Subventions et des contributions :
Subvention ou bourse octroyée s'appliquant à plus d'un exercice financier. (2017-2018 à 2022-2023)
Modern machine learning methods, such as boosting, support vector machines, or neural networks, have made great impact on statistical research and application mostly in terms of improved predictive and prognostic accuracy. Their enhanced abilities to model complex interactions and non-linear effects could also be utilized to explain the underlying physical or physiological phenomena and to generate specific scientific hypothesis for further study. In non-strictly predictive applications, use of many modern methods, however, is hampered by their black-box nature and by the lack of inferential tools that would allow to obtain statistical confidence measures on inferred relationships. The simplest statistical inference which is universal in classical models pertains to statements on individual covariates. For example, is covariate "Gender" an important factor in a model of disease progression? In classical models this is answered by calculating statistical inference quantities (p-values, confidence intervals) on a parameter (or small set of parameters) that are connected with "Gender" in a model.

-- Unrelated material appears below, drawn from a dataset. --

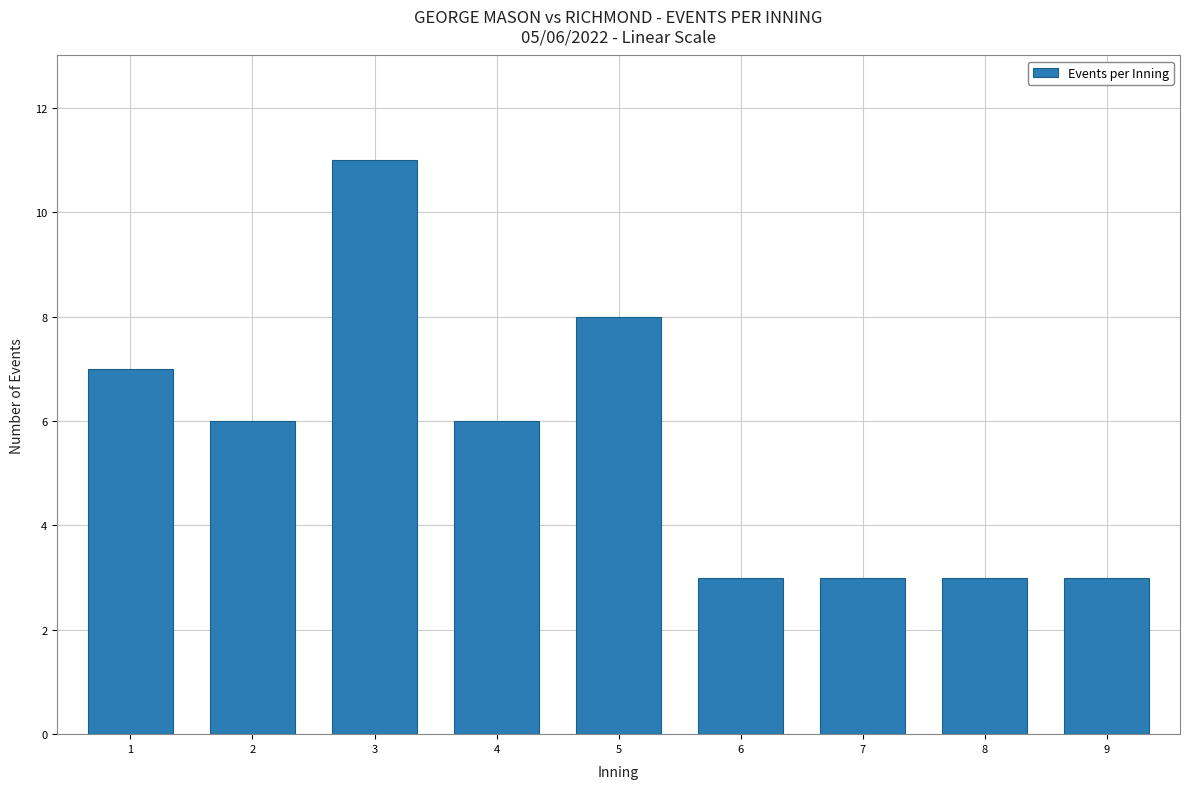

Where is the data nearest to the value 7?

1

In contrast, machine learning methods utilize a non-parametric approach where covariates influence on the outcome is not controlled by a small set of parameters. Hence the classical approach is not applicable and an importance of any particular covariate in the model of the outcome is not easily tested. While many model-specific or approximate measures have been proposed, in particular Variable Importance Metric in a Random Forest model, there is no universal, statistically coherent approach present in literature. We propose to develop, validate, apply and disseminate - in the form of freely available software packages - a set of tools for classical inference that will allow researchers to test the importance and influence of covariates of interest in the non-parametric machine learning models of the outcome.